JOB ITEM = Among the lines below, take the one holding "focal_35mm: 34", the one holding "f_number: 8", and all lines between them. Set them down exactly.

┄┄┄┄┄┄┄┄┄┄┄┄┄┄┄┄┄┄┄┄

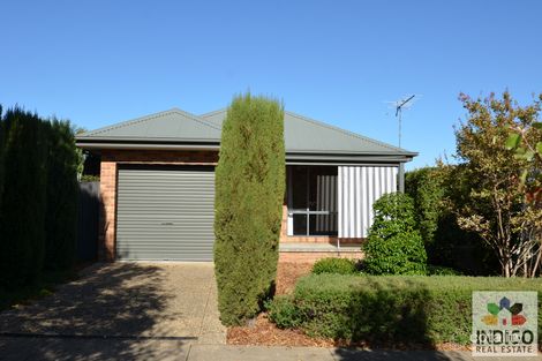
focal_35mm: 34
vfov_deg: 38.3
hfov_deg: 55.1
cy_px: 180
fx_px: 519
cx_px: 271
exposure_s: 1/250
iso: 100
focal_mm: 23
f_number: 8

┄┄┄┄┄┄┄┄┄┄┄┄┄┄┄┄┄┄┄┄

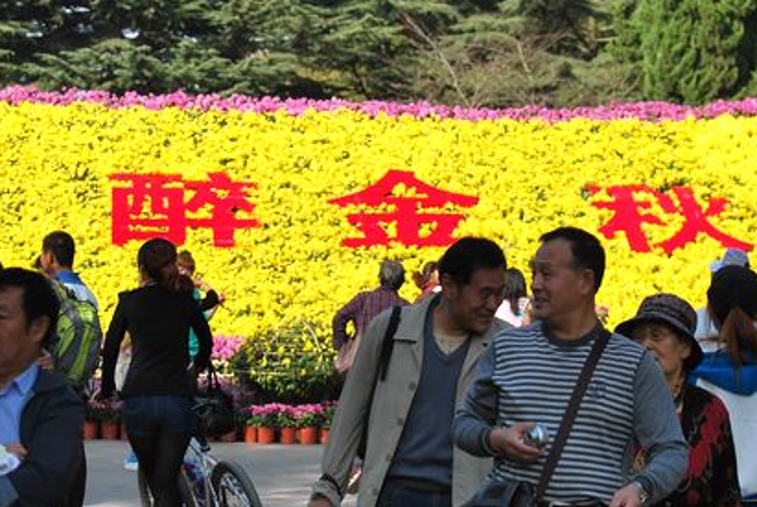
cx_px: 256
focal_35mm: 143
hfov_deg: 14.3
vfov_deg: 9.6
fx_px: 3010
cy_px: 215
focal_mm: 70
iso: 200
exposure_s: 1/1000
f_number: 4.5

┄┄┄┄┄┄┄┄┄┄┄┄┄┄┄┄┄┄┄┄

RESPONSE TO THE EXERCISE =
focal_35mm: 34
vfov_deg: 38.3
hfov_deg: 55.1
cy_px: 180
fx_px: 519
cx_px: 271
exposure_s: 1/250
iso: 100
focal_mm: 23
f_number: 8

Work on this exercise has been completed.